**WHAT IS EXPECTED**
Reproduce the records below word for word, omitting the pictures.

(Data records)
_ _ _ _ _
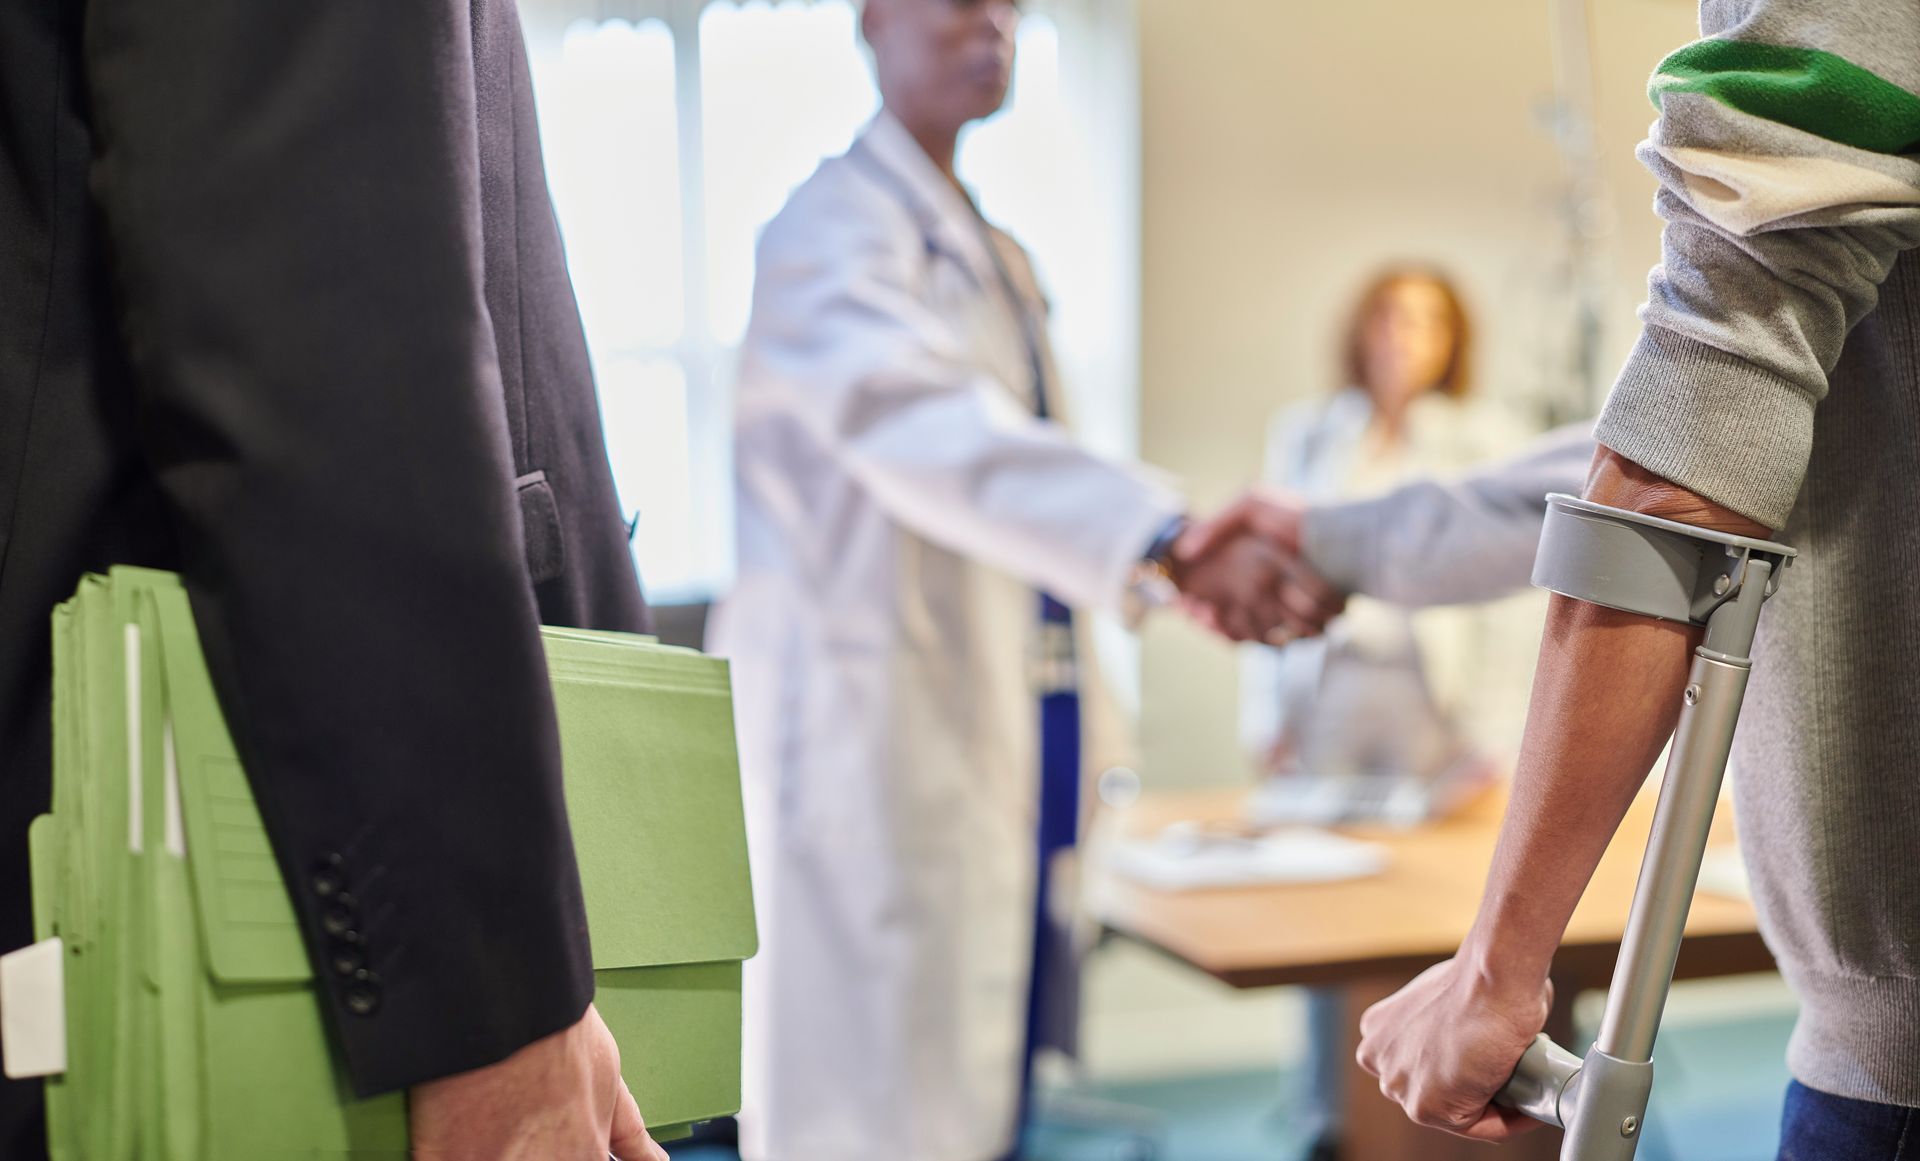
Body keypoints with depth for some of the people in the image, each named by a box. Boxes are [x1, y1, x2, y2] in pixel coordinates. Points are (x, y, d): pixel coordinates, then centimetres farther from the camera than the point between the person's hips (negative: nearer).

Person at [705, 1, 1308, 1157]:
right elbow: (924, 425, -28)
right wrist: (1166, 541, -41)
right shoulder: (840, 224, -9)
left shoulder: (992, 249, 19)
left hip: (1011, 730, 8)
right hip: (882, 730, -8)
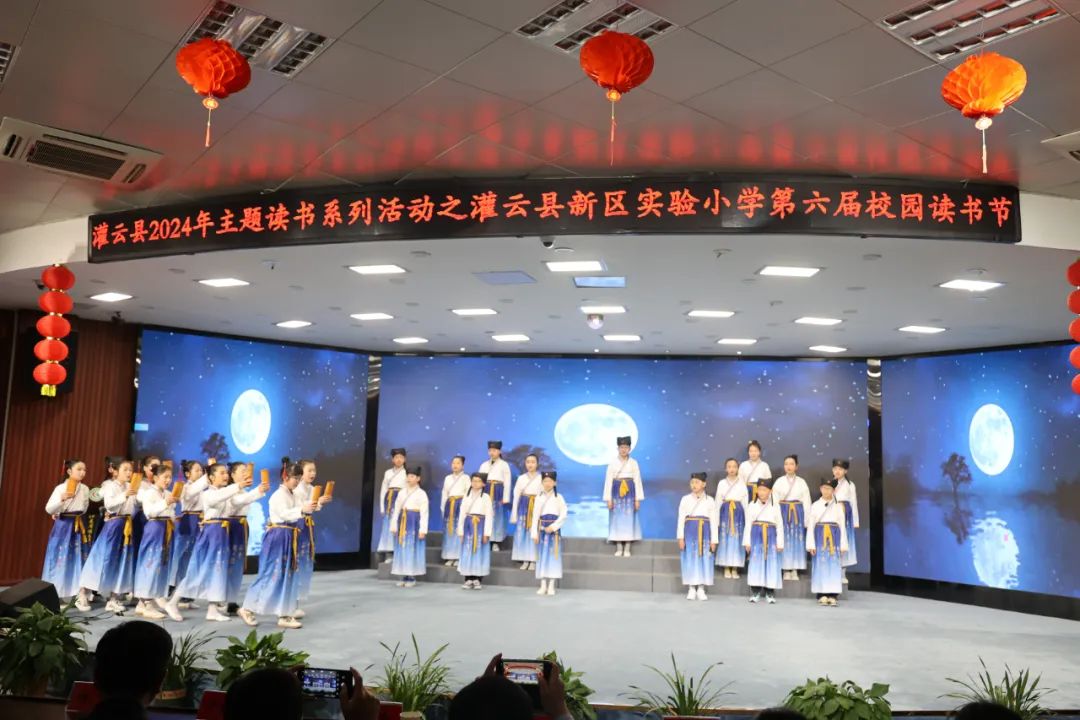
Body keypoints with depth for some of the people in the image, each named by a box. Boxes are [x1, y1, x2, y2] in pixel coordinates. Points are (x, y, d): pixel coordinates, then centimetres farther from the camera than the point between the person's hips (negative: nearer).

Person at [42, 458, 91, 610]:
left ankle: (80, 596, 1)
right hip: (63, 526, -3)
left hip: (79, 526, 3)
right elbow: (48, 509, -13)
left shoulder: (85, 489, 5)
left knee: (80, 560, 1)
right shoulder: (60, 488, -8)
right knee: (61, 559, 1)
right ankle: (55, 595, 13)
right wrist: (61, 499, -26)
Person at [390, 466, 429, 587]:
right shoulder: (402, 493, 12)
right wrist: (394, 525, 6)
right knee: (403, 549, 6)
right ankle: (404, 576, 13)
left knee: (413, 549, -2)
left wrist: (422, 529, -13)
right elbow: (396, 510, 13)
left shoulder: (421, 494, -2)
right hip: (403, 522, 5)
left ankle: (412, 578, 5)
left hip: (414, 522, -5)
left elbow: (424, 513, -7)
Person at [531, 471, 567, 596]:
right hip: (542, 529, 2)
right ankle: (543, 585, 7)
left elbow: (563, 515, -4)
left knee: (553, 555, -3)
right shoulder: (539, 498, 8)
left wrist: (553, 526, -14)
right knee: (542, 555, 2)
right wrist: (534, 533, -1)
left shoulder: (558, 497, 2)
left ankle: (551, 586, 0)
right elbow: (535, 516, 6)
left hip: (553, 529, -2)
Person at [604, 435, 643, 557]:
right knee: (617, 519, 0)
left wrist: (638, 499, -2)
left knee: (629, 519, -1)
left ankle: (627, 548, 5)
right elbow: (608, 481, 0)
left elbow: (637, 480, 2)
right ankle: (619, 548, 6)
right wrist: (608, 498, -6)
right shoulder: (612, 463, 1)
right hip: (616, 492, 0)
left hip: (629, 493, 0)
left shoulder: (634, 463, 3)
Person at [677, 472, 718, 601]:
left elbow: (713, 521, 5)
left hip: (704, 532, 1)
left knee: (704, 559, 1)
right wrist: (680, 537, -7)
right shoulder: (685, 499, 3)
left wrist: (713, 540, 0)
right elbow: (681, 519, 0)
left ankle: (701, 589, 10)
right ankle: (691, 589, 9)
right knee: (690, 559, 1)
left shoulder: (710, 501, 6)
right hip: (690, 531, -1)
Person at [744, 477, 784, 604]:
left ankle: (770, 592, 9)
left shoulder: (775, 506, 5)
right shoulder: (752, 505, 4)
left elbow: (780, 526, 6)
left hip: (770, 537, 0)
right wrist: (747, 542, 0)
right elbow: (748, 525, 4)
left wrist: (780, 543, 0)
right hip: (756, 536, 0)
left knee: (771, 564, 1)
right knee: (756, 563, 0)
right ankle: (755, 591, 7)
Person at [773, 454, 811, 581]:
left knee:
_ _ _ _ _
**YOUR RESPONSE**
Body keypoints with depth for some of the people in the image, each named by a box. Boxes are [x1, y1, x2, y2] in pixel coordinates. Points are (x, y, d): pixel coordinates, then centimetres farther from the camera than the point between the person's hips (negative: nearer).

Person at [705, 1, 1308, 1157]:
right elbow: (924, 425, -28)
right wrist: (1166, 541, -41)
right shoulder: (840, 224, -9)
left shoulder: (992, 249, 19)
left hip: (1011, 730, 8)
right hip: (882, 730, -8)
Body keypoints with depth for some of the people in the image, each named by a box. Boxes are [x1, y1, x2, y2] in pixel coordinates. Points are (x, y, d): pixel coordinates, then centimetres farther from the camera than the point between the person's hips (negative: nearer).

Person at [42, 458, 91, 610]:
left ankle: (80, 596, 1)
right hip: (63, 526, -3)
left hip: (79, 526, 3)
right elbow: (48, 509, -13)
left shoulder: (85, 489, 5)
left knee: (80, 560, 1)
right shoulder: (60, 488, -8)
right knee: (61, 559, 1)
right ankle: (55, 595, 13)
right wrist: (61, 499, -26)
Person at [390, 466, 429, 587]:
right shoulder: (402, 493, 12)
right wrist: (394, 525, 6)
right knee: (403, 549, 6)
right ankle: (404, 576, 13)
left knee: (413, 549, -2)
left wrist: (422, 529, -13)
right elbow: (396, 510, 13)
left shoulder: (421, 494, -2)
right hip: (403, 522, 5)
left ankle: (412, 578, 5)
left hip: (414, 522, -5)
left elbow: (424, 513, -7)
Person at [531, 471, 567, 596]:
right hip: (542, 529, 2)
right ankle: (543, 585, 7)
left elbow: (563, 515, -4)
left knee: (553, 555, -3)
right shoulder: (539, 498, 8)
left wrist: (553, 526, -14)
right knee: (542, 555, 2)
right wrist: (534, 533, -1)
left shoulder: (558, 497, 2)
left ankle: (551, 586, 0)
right elbow: (535, 516, 6)
left hip: (553, 529, -2)
Person at [604, 435, 643, 557]:
right knee: (617, 519, 0)
left wrist: (638, 499, -2)
left knee: (629, 519, -1)
left ankle: (627, 548, 5)
right elbow: (608, 481, 0)
left elbow: (637, 480, 2)
right ankle: (619, 548, 6)
right wrist: (608, 498, -6)
right shoulder: (612, 463, 1)
right hip: (616, 492, 0)
left hip: (629, 493, 0)
left shoulder: (634, 463, 3)
Person at [677, 472, 718, 601]:
left elbow: (713, 521, 5)
left hip: (704, 532, 1)
left knee: (704, 559, 1)
right wrist: (680, 537, -7)
right shoulder: (685, 499, 3)
left wrist: (713, 540, 0)
right elbow: (681, 519, 0)
left ankle: (701, 589, 10)
right ankle: (691, 589, 9)
right knee: (690, 559, 1)
left shoulder: (710, 501, 6)
right hip: (690, 531, -1)
Person at [744, 477, 784, 604]:
left ankle: (770, 592, 9)
left shoulder: (775, 506, 5)
right shoulder: (752, 505, 4)
left elbow: (780, 526, 6)
left hip: (770, 537, 0)
right wrist: (747, 542, 0)
right elbow: (748, 525, 4)
left wrist: (780, 543, 0)
right hip: (756, 536, 0)
left knee: (771, 564, 1)
right knee: (756, 563, 0)
right ankle: (755, 591, 7)
Person at [773, 454, 811, 581]:
left knee:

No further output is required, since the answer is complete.